__Exercise material__.
+===+

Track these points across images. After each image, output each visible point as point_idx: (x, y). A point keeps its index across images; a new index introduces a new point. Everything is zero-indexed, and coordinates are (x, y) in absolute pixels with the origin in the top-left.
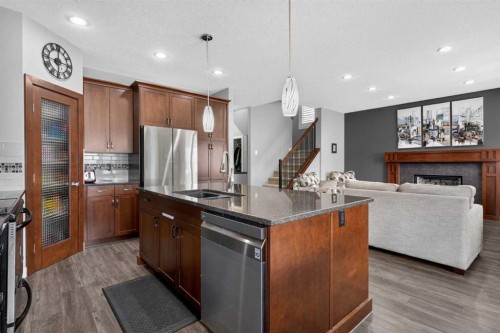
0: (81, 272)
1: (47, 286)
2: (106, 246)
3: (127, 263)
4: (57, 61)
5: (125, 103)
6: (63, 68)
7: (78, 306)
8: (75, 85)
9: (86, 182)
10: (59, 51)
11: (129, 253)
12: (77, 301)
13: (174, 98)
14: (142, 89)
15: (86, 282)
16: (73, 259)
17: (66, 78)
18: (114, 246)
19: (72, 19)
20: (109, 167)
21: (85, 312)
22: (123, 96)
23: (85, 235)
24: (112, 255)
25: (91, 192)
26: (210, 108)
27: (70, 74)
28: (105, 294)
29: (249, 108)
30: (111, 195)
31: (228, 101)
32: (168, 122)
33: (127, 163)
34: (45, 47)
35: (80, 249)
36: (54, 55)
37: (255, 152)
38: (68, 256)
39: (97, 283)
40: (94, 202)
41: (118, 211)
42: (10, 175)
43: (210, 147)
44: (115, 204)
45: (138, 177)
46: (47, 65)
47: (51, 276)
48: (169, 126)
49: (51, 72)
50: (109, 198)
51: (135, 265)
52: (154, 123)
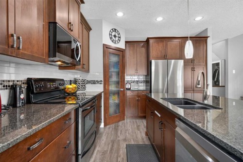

+===+

__Required work__. Write the listing out in full, exactly; no images.

__Result__.
Track these points across images. After each image, output each visible point as point_idx: (x, y). A point keeps its index across images; a new index introduces a new point. Everything is zero-indexed, and coordinates are (x, y) in absolute pixels with the origin in the top-left.
0: (81, 272)
1: (47, 286)
2: (106, 246)
3: (127, 263)
4: (57, 61)
5: (125, 103)
6: (63, 68)
7: (78, 306)
8: (75, 85)
9: (86, 182)
10: (59, 51)
11: (129, 253)
12: (77, 301)
13: (174, 98)
14: (142, 89)
15: (86, 282)
16: (73, 259)
17: (66, 78)
18: (114, 246)
19: (72, 19)
20: (109, 167)
21: (85, 312)
22: (123, 96)
23: (85, 235)
24: (112, 255)
25: (91, 192)
26: (210, 108)
27: (70, 74)
28: (105, 294)
29: (249, 108)
30: (111, 195)
31: (228, 101)
32: (168, 122)
33: (127, 163)
34: (45, 47)
35: (80, 249)
36: (54, 55)
37: (255, 152)
38: (68, 256)
39: (97, 283)
40: (94, 202)
41: (118, 211)
42: (10, 175)
43: (210, 147)
44: (115, 204)
45: (138, 177)
46: (47, 65)
47: (51, 276)
48: (169, 126)
49: (51, 72)
50: (109, 198)
51: (135, 265)
52: (154, 123)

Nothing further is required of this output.